The aim of this study is to investigate the efficiency of the NILV in expressing the transgene in transduced cells.
The expression of the transgene was driven by the spleen focus-forming virus (SFFV).
Integrase-proficient SFFV-GFP (wild-type) and NILV-SFFV-GFP were produced and the viral titres were determined by qRT-PCR. U937 cells were transduced with both NILVs and their wild type counterparts at multiplicity of infection (MOI) 5 and 10. GFP expression was determined by fluorescence microscopy and FACS analysis.
Based on qRT-PCR analysis, the NILV-GFP titres obtained were lower than the wild-type virus (62-fold reduction). NILV transduced target cells with at least 50% lower efficiency than wild-type virus. Although GFP expressing cells significantly reduced over time as the NILV-transduced cells proliferated, the expression was sustained albeit at a continuously decreasing level, for about 11 days.
These data confirmed that transgene expression in the NILV-transduced cells is transient in dividing cells, thus can be an alternative transgene expression for safer clinical applications.
promising system of gene delivery with various advantages over physical and chemical methods [2, 3]. Lentiviruses, a genus of retroviruses which include HIV, have been extensively analysed and used for clinical gene therapy applications [4, 5, 6, 7, 8]. Lentiviral vector constructs have proven to be very productive in terms of transduction due to their ability to infect both dividing and non-dividing cells, including stem cells [9].
Furthermore, lentiviral vectors have several advantageous properties over other viral vectors due to the larger packaging capacity [10, 11], the ability to transfect different cell types including quiescent cells, reduced immunogenicity upon in vivo administration [12], stable gene expression and similar transduction efficiency to adeno-associated virus vectors [13].
Despite its many advantageous, the potential clinical application of lentiviral vectors is limited by the integration of viral transgenes into the host genome that can increase risk of tumorigenicity [14]. This integration property carries the risk of provirus-mediated insertional mutagenesis leading to disruption of host gene expression and malignant transformations of cells which was observed in a clinical trial [15].

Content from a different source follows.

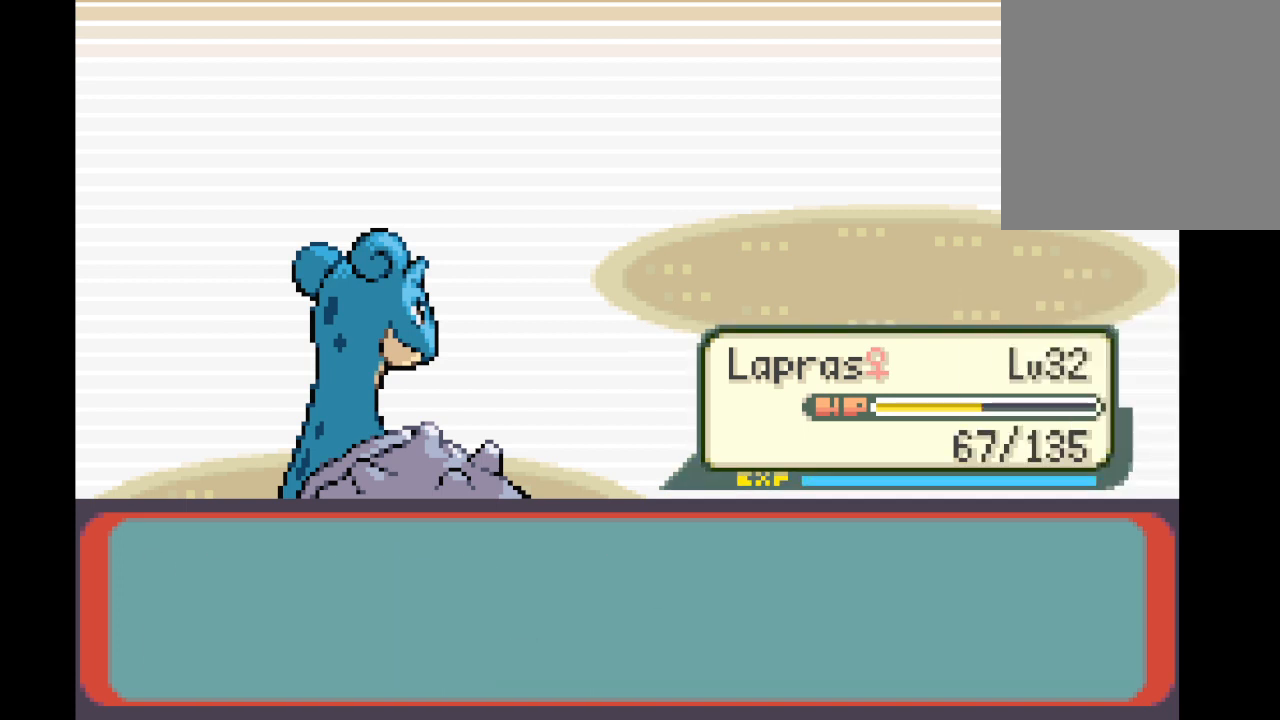
{"buttons": [], "left_stick": "center", "right_stick": "center", "events": []}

Therefore, the non-integrating lentiviral vectors (NILVs) have been developed to overcome these problems. NILVs can be produced by interrupting the function of virus encoded enzyme integrase (IN) through point mutation, which normally mediates its integration into host genomes [16]. IN mutations can be divided into two classes. Class I mutations result in the vector being defective specifically for integration whereas Class II mutations result in reverse transcription defects or impair multiple stages of the viral life cycles [17].
Most studies favour Class I over Class II mutations because the pleotropic effects (where a single gene influences multiple phenotype traits) make Class II mutations unsuitable for vector transgene expression. Moreover, the amount of viral DNA produced is not affected in Class I mutation [18]. IN consists of three functional protein domains: (i) N-terminal domain, (ii) the catalytic core domain, and (iii) the C-terminal domain. Introduction of point mutation into IN at position D64 within the catalytic core domain are commonly used to inactivate the IN protein functions [19, 20, 21].

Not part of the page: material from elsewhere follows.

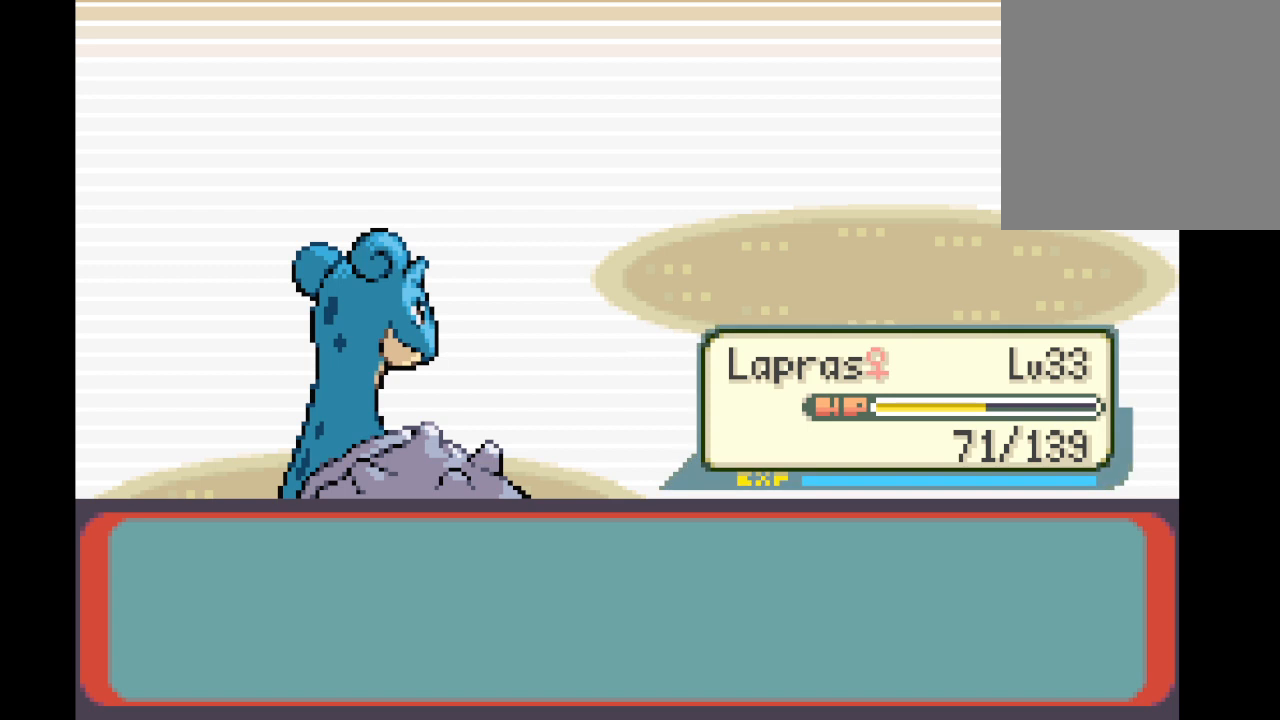
{"buttons": [], "left_stick": "center", "right_stick": "center", "events": []}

NILVs have shown to be capable of efficient gene expression without viral integration in cell cultures [22, 23]. An efficient gene expression from NILVs has been demonstrated in the spinal cord, whereby, it is also resulted in efficient RNA interference in dorsal root ganglia neuron culture [24].
Another study has shown that the NILVs gene transfer is stable in dividing cells and also prolonged expression in non- dividing cells of myotubes [25]. NILVs still maintain the positive attributes associated with the integrating lentiviral gene transfer except that the non-integrating lentiviral DNA
accumulates in non-dividing cells [22]. Therefore, NILVs is useful in achieving transient transgene expression in dividing cell without stable integration into host genome, thus could be a useful alternative for safer therapeutic applications.
In this study, we investigated the efficiency of the NILV in expressing the transgene in transduced cells. The expression of the transgene was driven by the spleen focus-forming virus (SFFV). Integrase-proficient SFFV-GFP (wild-type) and NILV-SFFV-GFP were produced and the expression of GFP was determined by infecting U937 cells. These studies were undertaken as a prelude to the future potential use of NILV for the expansion of haematopoietic stem cells (HSCs) without their permanent genetic modification.
2.0 Materials and Methods
2.1 Plasmids
GFP cDNA was cloned into Rous Sarcoma lentivirus (RSV) vector backbone which contains two promoter sites; RSV promoter located upstream of the HIV-1 Rev Response Element (RRE) site and Spleen-focus forming virus (SFFV) located downstream of the RRE site. SFFV promoter drove the expression of the transgene, which is located at 5’LTR of the transgene sequences (Figure 1).
A four-plasmid transfection system was used to produce the vectors which include the vector plasmid, MDG, Rev and MDLg/pRRE (wild type) or IN-MDLg/pRRE (NILV). IN- MDLg/pRRE plasmid has a mutation at D64V site (catalytic core domain region), a Class I IN mutation that abolishing the integrase activity, thus was used to produce NILV encoding GFP.
2.2 Cell lines
Human embryo kidney (HEK) 293T cell lines were cultured in DMEM (Dulbecos’sModified Eagle Medium) (Sigma Aldrich) supplemented with 10% (v/v) heat-inactivated FCS (feotal calf serum) (PAA, Laboratories), 100 μg/mL penicillin-streptomycin (Sigma Aldrich). 293T cells were used as producer cells for effective production of lentiviral particles. Cells were grown in 37ºC incubators in a 5% CO2 atmosphere. Human monocyte (U937) cell lines were cultured
Fig.1 Schematic representation of the RLSV/SFFV-GFP lentiviral construct.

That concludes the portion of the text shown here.